[Textauszug]
========================================

Hier (in Leipzig) habe er gewisse, wenn auch kurze, geschichtliche Schriften über Frankreich zu Gesicht bekommen. Außerdem habe ihm einer seiner Söhne, der in Paris studieren soll, einige Schriften geschickt. Zwar sei C. nicht mit allem einverstanden, aber was bedeute das schon? Darüber persönlich mehr, man solle schließlich nicht alles zu Papier bringen, was einem durch den Kopf geht.
Was die Schriften anbelange, habe er noch eine weitere gefunden, deren Titel er gesondert notieren werde. Wenn aber noch Weiteres ediert werde, wünsche er davon zu erfahren. Geschichtswerke lese er nämlich besonders gern.
Neulich habe C. eine Apostelgeschichte fertiggestellt. Einen Auszug davon habe er vorliegendem Brief beigefügt. Auch mit Philipp Melanchthon habe er über die anstehenden Neuerscheinungen aus dessen örtlicher Offizin geschrieben. So habe er den wahren Tatsachen nachgespürt und sie so dargestellt, dass er hoffe, dass sie den Lesern von Nutzen sein werden, damit sie (die Leser), wenn sie an einer Diskussion teilnehmen, nicht unvertraut mit den begonnenen Gesprächen und angemessen über das Zeitgeschehen informiert seien. Zwar werde das nicht allen gefallen, aber nach Theognis (Elegien I,25-26) könne es selbst Zeus nicht allen recht machen.

========================================

(Gespeicherte Datensätze)
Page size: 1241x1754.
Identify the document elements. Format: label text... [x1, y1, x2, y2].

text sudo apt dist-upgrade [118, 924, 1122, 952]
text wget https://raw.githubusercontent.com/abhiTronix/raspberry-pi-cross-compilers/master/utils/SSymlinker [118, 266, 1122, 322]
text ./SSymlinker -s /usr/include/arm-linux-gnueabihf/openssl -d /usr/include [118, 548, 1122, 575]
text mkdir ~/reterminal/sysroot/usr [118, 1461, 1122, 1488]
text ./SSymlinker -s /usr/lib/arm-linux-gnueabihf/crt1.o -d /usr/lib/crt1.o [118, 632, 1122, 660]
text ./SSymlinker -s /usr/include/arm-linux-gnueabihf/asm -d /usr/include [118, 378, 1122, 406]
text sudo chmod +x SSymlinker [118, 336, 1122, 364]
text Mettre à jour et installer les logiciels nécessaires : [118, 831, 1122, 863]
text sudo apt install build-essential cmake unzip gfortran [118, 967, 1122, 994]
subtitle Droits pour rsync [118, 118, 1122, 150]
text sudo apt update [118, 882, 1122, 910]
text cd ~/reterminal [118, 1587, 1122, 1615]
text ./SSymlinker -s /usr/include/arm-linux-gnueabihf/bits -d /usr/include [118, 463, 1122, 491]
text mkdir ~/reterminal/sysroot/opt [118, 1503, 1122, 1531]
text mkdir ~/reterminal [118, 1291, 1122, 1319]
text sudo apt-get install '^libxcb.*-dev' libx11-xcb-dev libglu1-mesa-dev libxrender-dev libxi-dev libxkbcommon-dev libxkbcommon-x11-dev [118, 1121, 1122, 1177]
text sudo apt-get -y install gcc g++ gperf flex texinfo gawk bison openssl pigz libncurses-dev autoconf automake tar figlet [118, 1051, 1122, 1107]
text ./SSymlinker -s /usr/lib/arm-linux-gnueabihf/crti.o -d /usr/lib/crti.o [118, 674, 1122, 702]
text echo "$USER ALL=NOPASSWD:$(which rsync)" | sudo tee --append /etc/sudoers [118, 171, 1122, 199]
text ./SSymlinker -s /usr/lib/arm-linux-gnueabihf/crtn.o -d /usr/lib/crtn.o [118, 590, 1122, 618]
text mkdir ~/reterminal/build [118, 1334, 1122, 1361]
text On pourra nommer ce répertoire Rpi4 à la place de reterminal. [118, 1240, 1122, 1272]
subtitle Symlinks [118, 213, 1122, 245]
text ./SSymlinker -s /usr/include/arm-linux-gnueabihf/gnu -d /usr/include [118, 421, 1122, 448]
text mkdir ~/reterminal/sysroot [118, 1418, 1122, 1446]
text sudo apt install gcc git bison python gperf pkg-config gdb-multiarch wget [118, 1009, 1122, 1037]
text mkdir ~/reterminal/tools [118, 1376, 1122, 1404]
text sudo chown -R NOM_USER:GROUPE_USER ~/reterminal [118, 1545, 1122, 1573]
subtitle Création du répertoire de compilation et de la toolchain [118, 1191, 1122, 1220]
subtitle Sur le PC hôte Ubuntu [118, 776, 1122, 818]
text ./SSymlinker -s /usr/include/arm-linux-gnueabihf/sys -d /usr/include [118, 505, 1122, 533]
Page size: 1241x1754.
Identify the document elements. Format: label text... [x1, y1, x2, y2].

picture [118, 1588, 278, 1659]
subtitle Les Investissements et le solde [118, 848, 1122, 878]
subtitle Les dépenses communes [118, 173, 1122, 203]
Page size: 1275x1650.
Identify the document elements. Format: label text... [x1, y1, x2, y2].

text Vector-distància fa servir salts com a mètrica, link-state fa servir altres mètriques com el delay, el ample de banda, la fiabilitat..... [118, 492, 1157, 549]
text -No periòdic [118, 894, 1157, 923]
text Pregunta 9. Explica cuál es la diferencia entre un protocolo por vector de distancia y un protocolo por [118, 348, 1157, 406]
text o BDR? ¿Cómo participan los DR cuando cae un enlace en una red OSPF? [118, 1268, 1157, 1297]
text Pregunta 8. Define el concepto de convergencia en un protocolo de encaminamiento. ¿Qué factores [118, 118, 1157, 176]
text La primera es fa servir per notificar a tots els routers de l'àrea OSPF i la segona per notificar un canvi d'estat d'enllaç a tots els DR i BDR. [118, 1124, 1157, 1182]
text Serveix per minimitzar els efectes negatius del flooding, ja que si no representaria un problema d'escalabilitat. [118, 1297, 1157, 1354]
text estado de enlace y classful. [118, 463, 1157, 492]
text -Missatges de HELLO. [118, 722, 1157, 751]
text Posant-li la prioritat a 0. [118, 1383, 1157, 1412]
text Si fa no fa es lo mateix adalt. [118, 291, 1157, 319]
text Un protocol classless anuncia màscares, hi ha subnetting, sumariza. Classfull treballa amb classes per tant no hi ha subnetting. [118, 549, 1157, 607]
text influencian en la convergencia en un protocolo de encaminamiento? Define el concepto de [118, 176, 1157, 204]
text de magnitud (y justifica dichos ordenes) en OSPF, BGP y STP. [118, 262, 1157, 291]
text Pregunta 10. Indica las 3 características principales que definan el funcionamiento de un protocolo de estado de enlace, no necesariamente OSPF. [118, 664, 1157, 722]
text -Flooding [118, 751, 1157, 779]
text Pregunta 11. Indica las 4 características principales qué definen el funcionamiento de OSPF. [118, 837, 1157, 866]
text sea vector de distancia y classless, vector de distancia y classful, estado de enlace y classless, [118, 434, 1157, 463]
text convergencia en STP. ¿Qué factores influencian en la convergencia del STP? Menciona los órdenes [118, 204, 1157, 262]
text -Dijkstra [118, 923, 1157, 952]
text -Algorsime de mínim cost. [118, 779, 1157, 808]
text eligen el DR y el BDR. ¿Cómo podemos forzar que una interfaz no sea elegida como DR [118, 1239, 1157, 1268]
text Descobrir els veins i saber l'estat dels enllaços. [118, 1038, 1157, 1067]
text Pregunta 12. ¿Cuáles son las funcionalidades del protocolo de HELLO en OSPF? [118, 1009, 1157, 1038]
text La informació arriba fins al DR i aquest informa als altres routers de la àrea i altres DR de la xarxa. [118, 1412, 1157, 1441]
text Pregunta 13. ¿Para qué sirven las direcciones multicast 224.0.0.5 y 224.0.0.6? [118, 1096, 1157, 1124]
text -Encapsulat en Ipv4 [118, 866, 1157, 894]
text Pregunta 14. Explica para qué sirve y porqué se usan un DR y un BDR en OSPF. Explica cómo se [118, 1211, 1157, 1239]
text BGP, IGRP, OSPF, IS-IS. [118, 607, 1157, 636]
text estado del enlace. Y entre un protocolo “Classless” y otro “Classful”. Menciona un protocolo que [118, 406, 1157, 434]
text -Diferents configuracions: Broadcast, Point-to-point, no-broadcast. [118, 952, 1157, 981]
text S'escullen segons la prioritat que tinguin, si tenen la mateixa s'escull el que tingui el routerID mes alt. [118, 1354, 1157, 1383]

========================================

[Deine Aufgaben]
• a. Zähle alle Ortsnamen (Städte und Länder) auf, die im Textauszug vorkommen.
• b. Was hat C. laut dem Textauszug neulich fertiggestellt?
• c. Gib den Abschnitt des Textauszugs wieder, der mit „Hier (in Leipzig)“ beginnt und mit „den Kopf geht.“ endet, und benenne darin „Paris“ in „Bologna“ um.

[Ausgearbeitete Lösungen]
• a. Leipzig, Frankreich, Paris

• b. Eine Apostelgeschichte.

• c.
Hier (in Leipzig) habe er gewisse, wenn auch kurze, geschichtliche Schriften über Frankreich zu Gesicht bekommen. Außerdem habe ihm einer seiner Söhne, der in Bologna studieren soll, einige Schriften geschickt. Zwar sei C. nicht mit allem einverstanden, aber was bedeute das schon? Darüber persönlich mehr, man solle schließlich nicht alles zu Papier bringen, was einem durch den Kopf geht.